*Dataset records*:

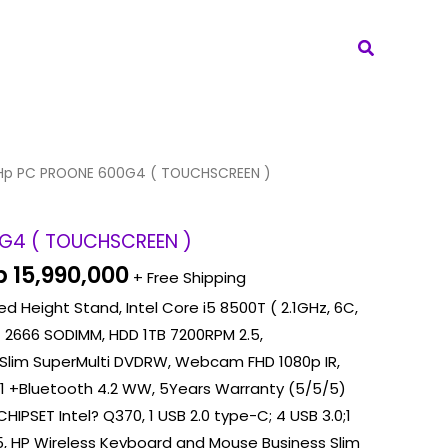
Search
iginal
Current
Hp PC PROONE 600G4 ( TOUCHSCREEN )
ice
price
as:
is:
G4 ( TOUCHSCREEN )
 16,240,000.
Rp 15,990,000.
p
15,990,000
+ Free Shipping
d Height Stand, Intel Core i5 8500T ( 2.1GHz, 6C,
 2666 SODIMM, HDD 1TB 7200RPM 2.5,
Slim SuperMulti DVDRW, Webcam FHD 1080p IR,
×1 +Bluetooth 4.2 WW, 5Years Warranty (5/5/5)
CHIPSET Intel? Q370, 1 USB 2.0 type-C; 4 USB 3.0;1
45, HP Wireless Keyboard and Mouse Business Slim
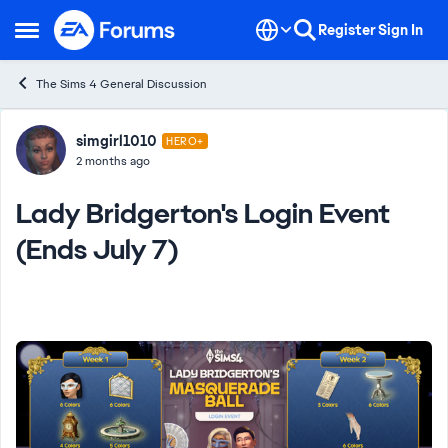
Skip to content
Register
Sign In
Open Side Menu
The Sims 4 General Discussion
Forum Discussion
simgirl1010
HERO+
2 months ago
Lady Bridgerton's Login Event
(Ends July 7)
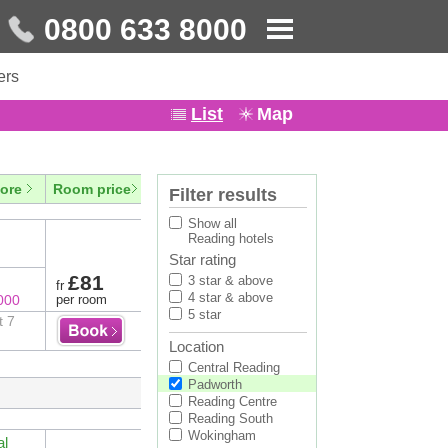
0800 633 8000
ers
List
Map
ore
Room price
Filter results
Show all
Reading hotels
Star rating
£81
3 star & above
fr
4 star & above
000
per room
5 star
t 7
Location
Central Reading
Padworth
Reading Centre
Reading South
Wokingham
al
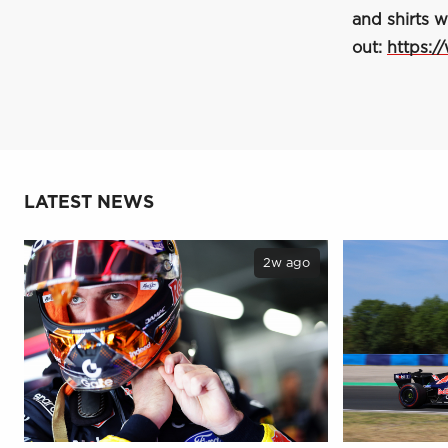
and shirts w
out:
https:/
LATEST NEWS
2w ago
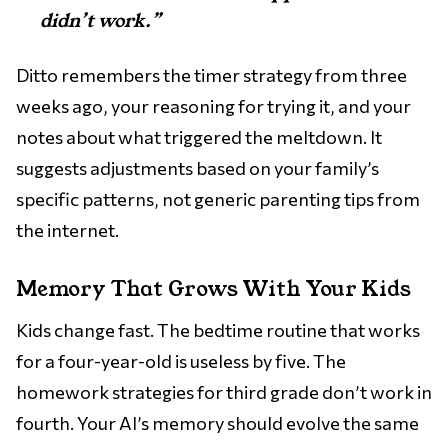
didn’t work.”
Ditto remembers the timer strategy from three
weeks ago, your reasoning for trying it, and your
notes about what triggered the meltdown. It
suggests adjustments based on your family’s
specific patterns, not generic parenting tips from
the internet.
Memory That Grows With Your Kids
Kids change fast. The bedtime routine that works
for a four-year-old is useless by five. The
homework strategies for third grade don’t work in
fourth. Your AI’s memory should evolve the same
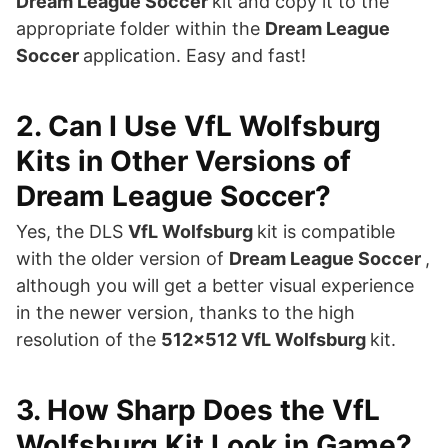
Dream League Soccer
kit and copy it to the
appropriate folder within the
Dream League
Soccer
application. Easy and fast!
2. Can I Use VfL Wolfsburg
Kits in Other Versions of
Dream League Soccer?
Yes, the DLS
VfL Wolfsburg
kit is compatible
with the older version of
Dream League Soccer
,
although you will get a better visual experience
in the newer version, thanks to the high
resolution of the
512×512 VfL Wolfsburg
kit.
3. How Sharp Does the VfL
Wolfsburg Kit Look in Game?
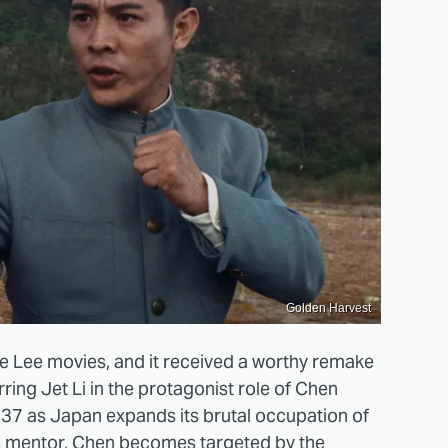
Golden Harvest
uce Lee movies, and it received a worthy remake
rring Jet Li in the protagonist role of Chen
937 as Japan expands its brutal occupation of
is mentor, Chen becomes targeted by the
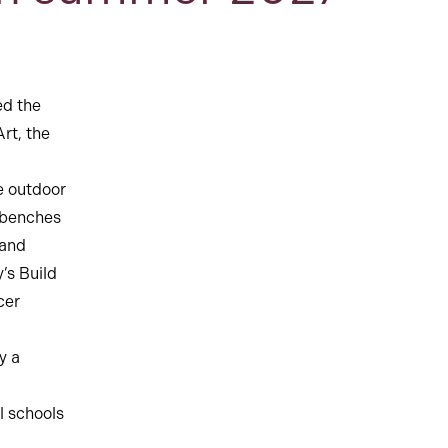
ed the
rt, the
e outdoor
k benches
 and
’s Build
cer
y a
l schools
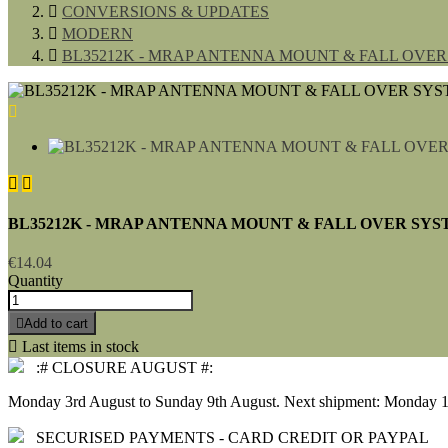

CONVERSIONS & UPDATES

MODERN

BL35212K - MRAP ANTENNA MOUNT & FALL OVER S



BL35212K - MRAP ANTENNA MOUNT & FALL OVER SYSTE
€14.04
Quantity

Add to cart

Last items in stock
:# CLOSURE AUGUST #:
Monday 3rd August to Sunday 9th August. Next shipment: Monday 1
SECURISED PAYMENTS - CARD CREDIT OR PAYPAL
--
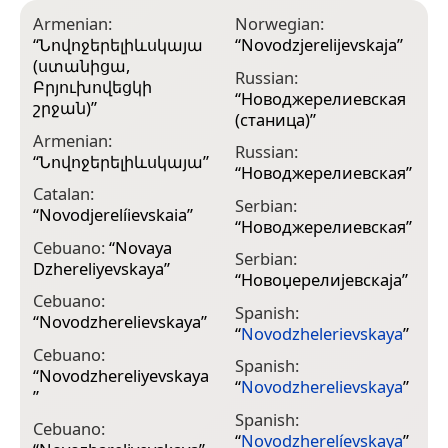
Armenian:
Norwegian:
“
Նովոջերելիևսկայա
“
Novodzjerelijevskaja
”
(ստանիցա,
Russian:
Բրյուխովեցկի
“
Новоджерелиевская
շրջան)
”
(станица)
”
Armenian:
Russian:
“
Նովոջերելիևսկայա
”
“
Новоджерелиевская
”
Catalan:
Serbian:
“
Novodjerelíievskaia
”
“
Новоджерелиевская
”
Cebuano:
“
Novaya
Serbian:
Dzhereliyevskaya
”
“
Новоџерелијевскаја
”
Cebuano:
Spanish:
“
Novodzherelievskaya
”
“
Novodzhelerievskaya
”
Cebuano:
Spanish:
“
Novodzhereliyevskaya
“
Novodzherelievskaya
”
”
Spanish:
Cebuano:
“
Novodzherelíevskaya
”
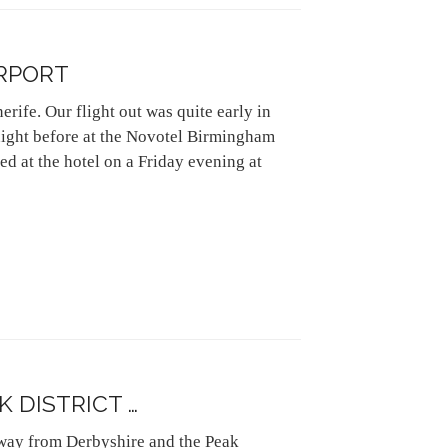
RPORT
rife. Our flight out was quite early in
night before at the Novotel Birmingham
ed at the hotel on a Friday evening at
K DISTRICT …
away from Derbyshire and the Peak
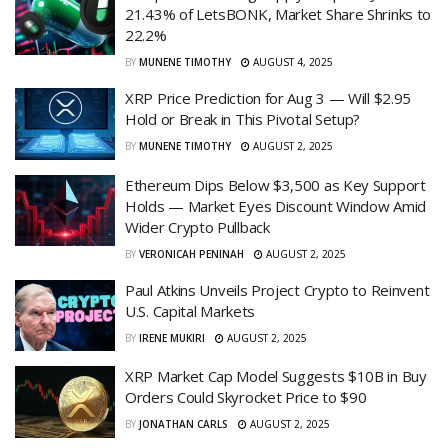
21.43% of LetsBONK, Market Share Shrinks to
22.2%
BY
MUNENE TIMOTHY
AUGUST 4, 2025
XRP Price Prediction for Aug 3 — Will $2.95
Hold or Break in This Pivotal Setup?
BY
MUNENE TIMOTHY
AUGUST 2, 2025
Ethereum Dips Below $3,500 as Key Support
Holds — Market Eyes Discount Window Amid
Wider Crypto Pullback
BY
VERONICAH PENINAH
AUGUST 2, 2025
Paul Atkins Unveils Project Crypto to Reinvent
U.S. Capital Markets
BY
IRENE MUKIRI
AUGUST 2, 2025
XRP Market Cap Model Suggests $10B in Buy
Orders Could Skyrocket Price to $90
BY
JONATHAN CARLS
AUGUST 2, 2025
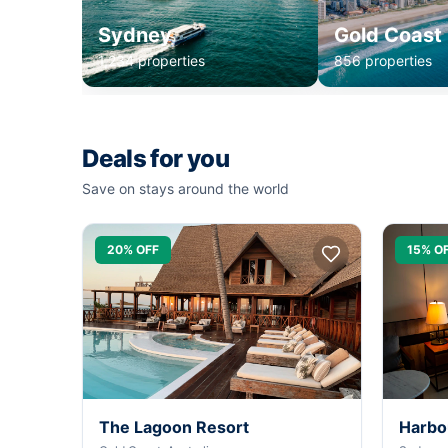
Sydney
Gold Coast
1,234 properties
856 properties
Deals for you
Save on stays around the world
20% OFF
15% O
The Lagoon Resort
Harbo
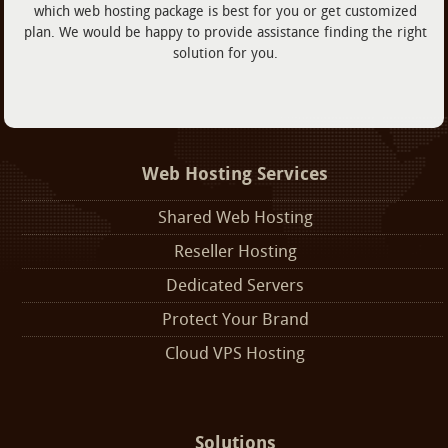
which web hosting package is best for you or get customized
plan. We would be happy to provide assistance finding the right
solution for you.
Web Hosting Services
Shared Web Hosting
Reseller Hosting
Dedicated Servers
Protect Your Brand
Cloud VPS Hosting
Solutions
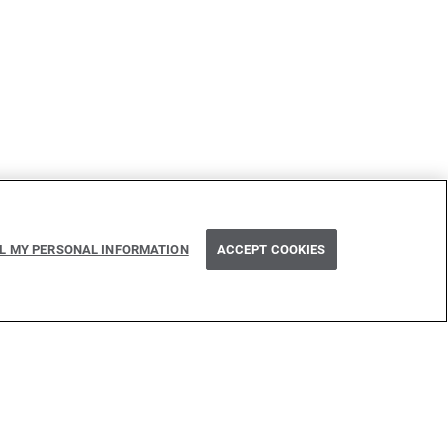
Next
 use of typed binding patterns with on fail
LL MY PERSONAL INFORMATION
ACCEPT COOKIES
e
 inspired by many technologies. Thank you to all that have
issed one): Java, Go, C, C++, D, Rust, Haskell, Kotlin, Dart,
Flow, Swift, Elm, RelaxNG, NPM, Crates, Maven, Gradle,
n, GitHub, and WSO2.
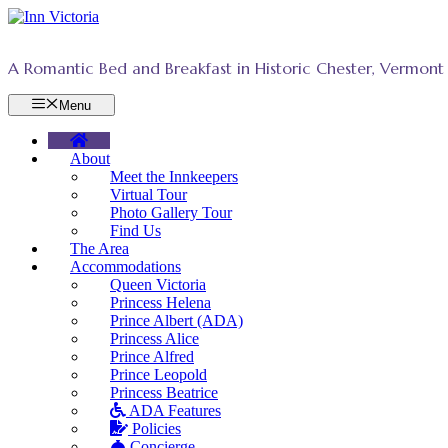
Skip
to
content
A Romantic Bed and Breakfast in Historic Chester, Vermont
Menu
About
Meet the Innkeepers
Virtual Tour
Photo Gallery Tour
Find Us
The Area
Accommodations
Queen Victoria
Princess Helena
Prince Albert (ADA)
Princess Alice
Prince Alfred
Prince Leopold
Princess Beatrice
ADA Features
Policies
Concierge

*Problem statement*:
Within the entries above, find the string "FALL" and return each line that holds it.

*Answer space*:
BL35212K - MRAP ANTENNA MOUNT & FALL OVER S
BL35212K - MRAP ANTENNA MOUNT & FALL OVER SYSTE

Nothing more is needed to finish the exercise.